Tuesday, October 20, 2009

IDYD ch 2: It Came from the Television

"I'm Dysfunctional, You're Dysfunctional" by Wendy Kaminer.  Let's review what the book has said so far.
"Everyone in the whole world is a huge whiner."

OK, that about brings us up to now...

In all seriousness, I think perhaps the biggest problem with this book is that it is a massively majority opinion that has mistaken itself for a minuscule minority one, a self-proclaimed lone voice of reason in an insane asylum, if you will.  The author portrays the world as largely populated with people who claim either abuse resembling the Holocaust because their parents didn't help them with homework one night or proudly proclaim that they are victims of an addiction to... whatever.  The most trivial of items will work.  These people insist on talking about their addiction or hardships incessantly to anyone who will listen, much like some half-crazy guy on the subway, while simultaneously refusing to listen to anyone else.  And above all, any addiction or claim to past trauma is a immediate, compete and irrevocable "get out of responsibility free" card.

Pfph.
◇ ◇ ◇ ◇
• WORK TASK 1
Render the sentence "The most trivial of items will work." from the post into Spanish.
• WORK TASK 2
In the post, retype the stretch from "Tuesday, October 20, 2009" through "up to now...".
The material after this post comes from an unrelated source.

• SOURCE DATA
◇ ◇ ◇ ◇
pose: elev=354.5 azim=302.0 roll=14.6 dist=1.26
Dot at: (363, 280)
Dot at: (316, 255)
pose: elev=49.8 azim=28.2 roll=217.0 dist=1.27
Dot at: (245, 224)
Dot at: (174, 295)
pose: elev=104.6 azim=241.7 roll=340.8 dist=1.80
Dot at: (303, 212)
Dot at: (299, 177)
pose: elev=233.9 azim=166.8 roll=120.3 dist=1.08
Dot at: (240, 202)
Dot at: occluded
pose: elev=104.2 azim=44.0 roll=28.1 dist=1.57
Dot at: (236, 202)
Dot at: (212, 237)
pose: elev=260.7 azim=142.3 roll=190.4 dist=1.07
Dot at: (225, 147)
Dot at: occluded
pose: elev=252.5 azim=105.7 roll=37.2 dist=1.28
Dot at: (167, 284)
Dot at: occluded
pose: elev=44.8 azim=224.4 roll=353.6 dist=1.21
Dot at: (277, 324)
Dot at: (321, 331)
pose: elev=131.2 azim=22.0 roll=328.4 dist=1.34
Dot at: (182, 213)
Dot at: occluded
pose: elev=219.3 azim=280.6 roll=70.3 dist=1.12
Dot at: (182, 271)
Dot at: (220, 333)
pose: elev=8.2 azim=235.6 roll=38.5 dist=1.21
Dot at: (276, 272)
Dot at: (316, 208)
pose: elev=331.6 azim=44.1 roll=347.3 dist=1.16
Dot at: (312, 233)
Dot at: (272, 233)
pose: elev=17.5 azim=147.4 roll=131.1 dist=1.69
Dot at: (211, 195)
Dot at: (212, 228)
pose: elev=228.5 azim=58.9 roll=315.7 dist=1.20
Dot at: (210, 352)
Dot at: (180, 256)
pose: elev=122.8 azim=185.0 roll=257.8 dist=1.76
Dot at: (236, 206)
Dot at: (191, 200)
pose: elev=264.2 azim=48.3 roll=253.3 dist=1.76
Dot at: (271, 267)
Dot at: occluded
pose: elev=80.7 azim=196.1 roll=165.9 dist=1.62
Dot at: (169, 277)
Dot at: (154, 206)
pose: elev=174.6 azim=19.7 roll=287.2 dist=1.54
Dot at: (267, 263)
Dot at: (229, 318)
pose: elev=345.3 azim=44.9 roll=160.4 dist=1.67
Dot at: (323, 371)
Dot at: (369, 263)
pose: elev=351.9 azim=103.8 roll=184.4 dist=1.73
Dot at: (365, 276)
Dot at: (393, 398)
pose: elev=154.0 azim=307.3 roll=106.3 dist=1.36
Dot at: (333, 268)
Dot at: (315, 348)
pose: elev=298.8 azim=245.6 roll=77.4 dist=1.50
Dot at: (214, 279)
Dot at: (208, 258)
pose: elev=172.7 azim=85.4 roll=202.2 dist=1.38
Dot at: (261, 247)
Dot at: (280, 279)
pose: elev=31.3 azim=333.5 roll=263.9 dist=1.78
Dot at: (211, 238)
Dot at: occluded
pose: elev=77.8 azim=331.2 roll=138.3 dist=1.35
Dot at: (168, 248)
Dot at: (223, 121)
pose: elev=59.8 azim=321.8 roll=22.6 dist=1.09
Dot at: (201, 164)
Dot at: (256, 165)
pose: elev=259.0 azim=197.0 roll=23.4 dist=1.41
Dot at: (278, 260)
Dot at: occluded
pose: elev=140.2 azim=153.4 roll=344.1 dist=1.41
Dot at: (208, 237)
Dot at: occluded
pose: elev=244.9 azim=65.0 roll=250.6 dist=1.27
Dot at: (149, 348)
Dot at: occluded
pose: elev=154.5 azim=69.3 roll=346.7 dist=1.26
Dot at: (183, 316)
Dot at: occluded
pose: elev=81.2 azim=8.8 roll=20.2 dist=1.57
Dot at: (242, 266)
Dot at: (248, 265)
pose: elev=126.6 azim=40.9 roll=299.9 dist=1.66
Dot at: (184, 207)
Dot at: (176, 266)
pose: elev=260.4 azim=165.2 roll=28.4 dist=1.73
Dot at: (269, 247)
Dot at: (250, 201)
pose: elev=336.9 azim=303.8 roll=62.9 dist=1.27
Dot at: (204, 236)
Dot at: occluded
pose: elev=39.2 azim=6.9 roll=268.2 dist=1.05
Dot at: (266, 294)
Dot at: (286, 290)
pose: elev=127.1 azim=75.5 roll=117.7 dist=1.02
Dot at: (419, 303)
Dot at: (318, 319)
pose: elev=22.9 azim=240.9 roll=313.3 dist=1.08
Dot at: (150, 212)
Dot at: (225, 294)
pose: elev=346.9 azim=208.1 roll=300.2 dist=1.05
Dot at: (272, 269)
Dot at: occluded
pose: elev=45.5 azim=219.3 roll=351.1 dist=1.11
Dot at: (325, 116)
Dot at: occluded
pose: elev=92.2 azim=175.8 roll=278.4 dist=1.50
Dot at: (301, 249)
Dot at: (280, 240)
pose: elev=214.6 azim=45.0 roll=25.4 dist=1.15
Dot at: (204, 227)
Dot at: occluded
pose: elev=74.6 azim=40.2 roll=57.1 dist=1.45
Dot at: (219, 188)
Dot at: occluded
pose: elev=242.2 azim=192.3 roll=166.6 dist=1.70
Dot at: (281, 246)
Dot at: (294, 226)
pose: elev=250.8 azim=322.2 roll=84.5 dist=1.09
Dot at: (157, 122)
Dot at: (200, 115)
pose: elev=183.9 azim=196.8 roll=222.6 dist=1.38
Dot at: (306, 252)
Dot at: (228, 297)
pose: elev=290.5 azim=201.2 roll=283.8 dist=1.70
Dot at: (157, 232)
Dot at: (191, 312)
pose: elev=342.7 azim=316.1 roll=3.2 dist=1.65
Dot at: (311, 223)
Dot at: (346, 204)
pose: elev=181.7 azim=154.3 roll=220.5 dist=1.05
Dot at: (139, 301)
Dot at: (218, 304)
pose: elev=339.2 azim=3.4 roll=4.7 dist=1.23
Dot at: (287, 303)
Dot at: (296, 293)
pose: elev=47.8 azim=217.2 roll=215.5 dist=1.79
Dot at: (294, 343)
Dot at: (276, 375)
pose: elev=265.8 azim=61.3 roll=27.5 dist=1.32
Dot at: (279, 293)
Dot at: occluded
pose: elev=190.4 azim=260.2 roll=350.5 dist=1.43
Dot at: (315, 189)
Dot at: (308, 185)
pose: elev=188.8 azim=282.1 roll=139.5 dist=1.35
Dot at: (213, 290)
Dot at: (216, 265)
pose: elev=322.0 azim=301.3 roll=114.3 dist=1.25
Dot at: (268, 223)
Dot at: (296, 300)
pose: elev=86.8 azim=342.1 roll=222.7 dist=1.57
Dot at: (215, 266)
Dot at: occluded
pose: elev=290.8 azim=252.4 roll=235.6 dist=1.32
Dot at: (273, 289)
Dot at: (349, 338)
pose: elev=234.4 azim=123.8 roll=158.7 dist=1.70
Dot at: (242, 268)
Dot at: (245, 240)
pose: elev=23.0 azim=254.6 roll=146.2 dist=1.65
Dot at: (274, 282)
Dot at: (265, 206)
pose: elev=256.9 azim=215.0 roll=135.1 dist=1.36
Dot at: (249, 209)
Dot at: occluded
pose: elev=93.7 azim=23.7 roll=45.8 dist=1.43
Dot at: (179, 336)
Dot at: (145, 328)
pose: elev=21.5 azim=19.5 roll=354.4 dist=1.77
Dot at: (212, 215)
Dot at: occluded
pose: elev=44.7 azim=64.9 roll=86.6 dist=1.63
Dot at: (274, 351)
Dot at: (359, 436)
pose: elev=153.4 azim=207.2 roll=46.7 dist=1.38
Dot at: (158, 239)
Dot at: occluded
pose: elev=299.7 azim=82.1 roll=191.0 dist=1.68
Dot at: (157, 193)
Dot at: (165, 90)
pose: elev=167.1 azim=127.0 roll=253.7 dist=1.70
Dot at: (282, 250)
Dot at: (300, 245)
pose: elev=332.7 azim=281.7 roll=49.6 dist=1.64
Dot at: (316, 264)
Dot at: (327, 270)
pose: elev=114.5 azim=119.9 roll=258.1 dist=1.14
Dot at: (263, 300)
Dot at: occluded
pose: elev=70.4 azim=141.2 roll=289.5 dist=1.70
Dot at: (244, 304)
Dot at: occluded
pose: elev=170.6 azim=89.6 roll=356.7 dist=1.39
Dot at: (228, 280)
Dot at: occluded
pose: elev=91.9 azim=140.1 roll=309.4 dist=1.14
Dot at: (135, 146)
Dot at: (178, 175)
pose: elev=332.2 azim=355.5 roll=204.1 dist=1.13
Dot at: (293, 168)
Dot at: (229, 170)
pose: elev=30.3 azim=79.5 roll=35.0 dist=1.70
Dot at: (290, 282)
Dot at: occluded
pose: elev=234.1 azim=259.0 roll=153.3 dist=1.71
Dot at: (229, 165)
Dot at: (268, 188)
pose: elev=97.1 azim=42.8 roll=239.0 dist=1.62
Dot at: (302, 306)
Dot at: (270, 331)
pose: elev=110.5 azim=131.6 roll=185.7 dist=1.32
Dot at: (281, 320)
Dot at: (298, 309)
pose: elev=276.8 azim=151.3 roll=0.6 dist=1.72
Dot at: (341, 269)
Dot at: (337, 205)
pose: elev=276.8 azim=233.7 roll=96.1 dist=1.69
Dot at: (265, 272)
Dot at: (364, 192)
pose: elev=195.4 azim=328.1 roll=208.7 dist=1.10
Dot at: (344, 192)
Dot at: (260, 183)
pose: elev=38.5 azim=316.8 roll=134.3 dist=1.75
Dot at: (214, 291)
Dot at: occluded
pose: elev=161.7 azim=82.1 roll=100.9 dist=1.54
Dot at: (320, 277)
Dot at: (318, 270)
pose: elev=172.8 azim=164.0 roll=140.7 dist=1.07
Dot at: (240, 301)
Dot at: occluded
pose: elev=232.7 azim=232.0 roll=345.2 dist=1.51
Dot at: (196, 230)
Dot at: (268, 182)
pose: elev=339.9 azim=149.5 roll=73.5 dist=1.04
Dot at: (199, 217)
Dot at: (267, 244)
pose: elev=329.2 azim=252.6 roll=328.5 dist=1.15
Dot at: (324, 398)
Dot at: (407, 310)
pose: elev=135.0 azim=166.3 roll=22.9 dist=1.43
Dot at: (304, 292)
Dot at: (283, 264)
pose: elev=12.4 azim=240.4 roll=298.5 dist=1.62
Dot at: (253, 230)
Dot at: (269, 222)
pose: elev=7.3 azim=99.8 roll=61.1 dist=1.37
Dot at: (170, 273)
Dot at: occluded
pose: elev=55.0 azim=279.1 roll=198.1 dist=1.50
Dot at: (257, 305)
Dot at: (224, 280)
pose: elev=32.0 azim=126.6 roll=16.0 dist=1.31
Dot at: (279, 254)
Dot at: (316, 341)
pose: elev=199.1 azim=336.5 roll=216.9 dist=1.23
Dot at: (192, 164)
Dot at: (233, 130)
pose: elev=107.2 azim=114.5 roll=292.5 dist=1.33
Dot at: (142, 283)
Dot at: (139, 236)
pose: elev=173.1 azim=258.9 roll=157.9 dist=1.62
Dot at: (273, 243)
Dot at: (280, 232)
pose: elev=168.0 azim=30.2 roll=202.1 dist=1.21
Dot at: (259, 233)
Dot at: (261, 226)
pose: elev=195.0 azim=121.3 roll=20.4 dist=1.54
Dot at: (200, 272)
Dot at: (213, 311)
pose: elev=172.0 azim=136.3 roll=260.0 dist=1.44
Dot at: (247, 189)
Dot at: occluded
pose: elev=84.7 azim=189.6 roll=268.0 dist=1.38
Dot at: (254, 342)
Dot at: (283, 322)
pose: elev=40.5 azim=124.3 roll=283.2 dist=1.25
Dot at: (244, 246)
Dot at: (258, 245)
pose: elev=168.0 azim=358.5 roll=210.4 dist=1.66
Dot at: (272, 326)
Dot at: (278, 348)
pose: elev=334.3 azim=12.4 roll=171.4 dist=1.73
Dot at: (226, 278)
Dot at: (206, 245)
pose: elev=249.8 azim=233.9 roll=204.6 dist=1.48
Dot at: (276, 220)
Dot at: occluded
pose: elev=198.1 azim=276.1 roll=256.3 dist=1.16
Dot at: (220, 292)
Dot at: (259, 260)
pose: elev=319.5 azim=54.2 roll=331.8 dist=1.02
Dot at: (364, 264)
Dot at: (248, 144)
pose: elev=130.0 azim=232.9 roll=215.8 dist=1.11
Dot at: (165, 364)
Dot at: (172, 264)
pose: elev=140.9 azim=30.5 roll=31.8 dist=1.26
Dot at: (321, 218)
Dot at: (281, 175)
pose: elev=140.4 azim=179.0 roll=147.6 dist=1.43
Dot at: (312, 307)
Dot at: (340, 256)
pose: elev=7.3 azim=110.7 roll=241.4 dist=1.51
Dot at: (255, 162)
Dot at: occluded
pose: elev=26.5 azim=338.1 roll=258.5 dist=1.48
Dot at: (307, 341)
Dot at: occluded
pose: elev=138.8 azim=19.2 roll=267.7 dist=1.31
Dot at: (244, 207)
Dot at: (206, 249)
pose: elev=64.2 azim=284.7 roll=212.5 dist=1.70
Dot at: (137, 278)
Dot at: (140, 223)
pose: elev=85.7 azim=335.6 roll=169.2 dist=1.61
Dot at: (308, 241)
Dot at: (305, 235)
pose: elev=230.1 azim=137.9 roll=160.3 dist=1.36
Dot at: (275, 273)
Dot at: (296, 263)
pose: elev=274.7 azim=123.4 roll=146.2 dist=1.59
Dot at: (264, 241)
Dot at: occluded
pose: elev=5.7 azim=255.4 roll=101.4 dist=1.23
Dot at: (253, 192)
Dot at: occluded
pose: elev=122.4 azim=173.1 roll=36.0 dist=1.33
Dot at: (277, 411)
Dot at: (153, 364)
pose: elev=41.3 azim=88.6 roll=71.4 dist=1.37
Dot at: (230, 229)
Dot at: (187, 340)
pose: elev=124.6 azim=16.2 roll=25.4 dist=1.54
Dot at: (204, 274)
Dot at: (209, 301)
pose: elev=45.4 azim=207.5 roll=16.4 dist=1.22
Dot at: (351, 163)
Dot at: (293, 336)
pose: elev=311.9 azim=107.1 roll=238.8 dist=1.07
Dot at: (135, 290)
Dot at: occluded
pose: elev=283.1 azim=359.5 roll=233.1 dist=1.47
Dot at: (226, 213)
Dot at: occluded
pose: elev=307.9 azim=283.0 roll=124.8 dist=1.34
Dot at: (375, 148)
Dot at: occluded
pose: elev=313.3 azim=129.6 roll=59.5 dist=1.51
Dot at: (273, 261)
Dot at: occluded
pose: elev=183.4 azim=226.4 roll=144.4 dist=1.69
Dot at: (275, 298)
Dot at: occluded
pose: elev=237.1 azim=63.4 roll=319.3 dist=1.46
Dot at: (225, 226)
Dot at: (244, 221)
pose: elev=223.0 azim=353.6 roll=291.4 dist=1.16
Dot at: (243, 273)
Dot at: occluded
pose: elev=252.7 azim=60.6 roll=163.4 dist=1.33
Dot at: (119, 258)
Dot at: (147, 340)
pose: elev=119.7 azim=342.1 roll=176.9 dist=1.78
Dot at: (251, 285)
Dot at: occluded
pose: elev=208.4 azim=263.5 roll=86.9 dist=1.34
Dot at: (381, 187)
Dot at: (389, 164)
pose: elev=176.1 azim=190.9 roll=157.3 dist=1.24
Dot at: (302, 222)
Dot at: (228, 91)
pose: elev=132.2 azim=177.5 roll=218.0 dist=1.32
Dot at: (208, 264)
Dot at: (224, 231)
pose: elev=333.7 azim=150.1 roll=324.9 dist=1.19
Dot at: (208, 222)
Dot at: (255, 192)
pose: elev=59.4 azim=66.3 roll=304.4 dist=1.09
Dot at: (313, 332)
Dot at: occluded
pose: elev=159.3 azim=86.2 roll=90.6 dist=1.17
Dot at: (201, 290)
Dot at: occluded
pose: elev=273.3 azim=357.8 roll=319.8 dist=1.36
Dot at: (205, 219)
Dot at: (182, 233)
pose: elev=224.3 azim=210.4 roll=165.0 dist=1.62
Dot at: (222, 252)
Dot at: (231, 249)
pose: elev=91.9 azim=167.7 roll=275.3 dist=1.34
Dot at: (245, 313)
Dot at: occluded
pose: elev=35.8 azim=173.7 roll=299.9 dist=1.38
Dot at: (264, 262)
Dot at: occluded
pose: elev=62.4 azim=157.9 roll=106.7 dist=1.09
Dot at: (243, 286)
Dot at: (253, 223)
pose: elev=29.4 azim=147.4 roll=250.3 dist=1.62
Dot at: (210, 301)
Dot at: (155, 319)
◇ ◇ ◇ ◇
• REPLY 1
Hasta lo más trivial sirve.

• REPLY 2
Tuesday, October 20, 2009

IDYD ch 2: It Came from the Television

"I'm Dysfunctional, You're Dysfunctional" by Wendy Kaminer.  Let's review what the book has said so far.
"Everyone in the whole world is a huge whiner."

OK, that about brings us up to now...